No because you are pulling 1000watts from 12volts which will use about 83A at a guess + about 10 to 20% more for the inverter. Thats before you work out how much drain you could take out the battery before the inverter switches it self off at low voltage.


----------



## GEMMY (Jun 19, 2006)

You wish. :lol: :lol: :lol: 

tony


----------



## Manchego (Sep 26, 2009)

That can't be right, can it ?. My little 350W sterling inverter flattens my batteries in about 4 hours. Do i need new batteries ?.


----------



## JeanLuc (Jan 13, 2007)

Sorry to disappoint you but when you are using an inverter, the power (watts) has to be supported by the much lower input potential (12 volts).

So the calculation is 1,000 / 12 = 83.3 amps. Then allow for inefficiency in the inverter (say 85% efficient) so 83.3 / 0.85 = 98 amps.

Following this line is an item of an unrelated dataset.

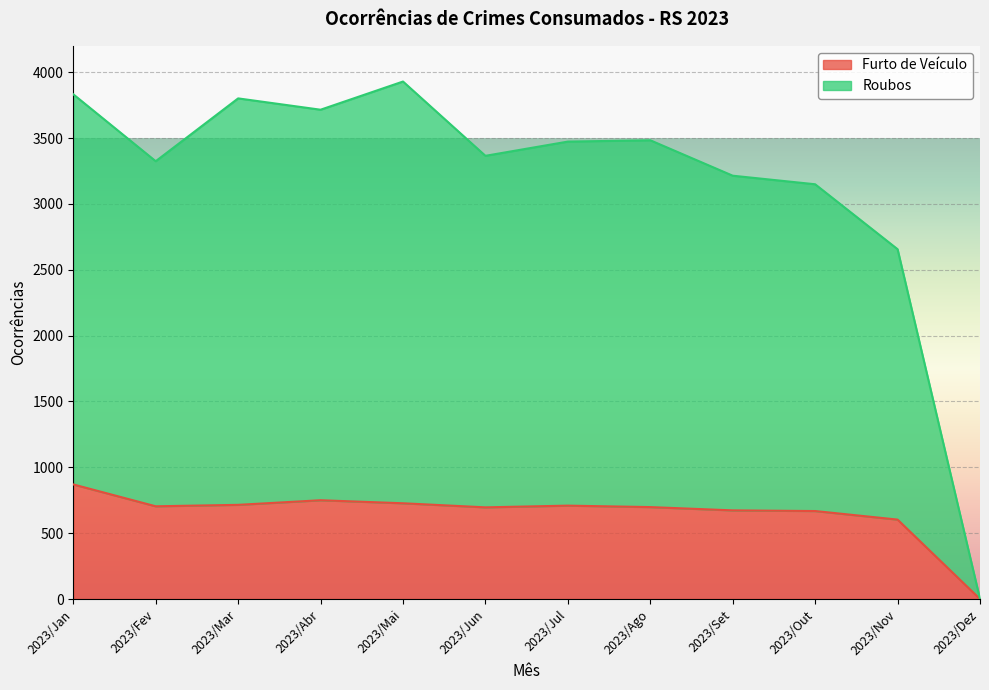

Which label corresponds to the smallest value in the chart?

2023/Dez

Given that you don't want to exhaust your battery completely, that means 1 hour from a 130 Ah battery would have discharged it by 75%. Probably about the limit for practical use.

Philip


----------



## artona (Jan 19, 2006)

Thanks, back to the gas


----------



## DABurleigh (May 9, 2005)

And I guarantee a kw from a single 12V lead acid leisure battery would shut the inverter down after 10-15 minutes rather than even lasting anything like an hour, courtesy of Peukert.

Dave


----------



## teensvan (May 9, 2005)

That type of draw current from a leisure battery would also buckle the plates after a very short time. Most leisure batteries are designed to give a low amp output over a long time. 

steve & ann. --------- teensvan


----------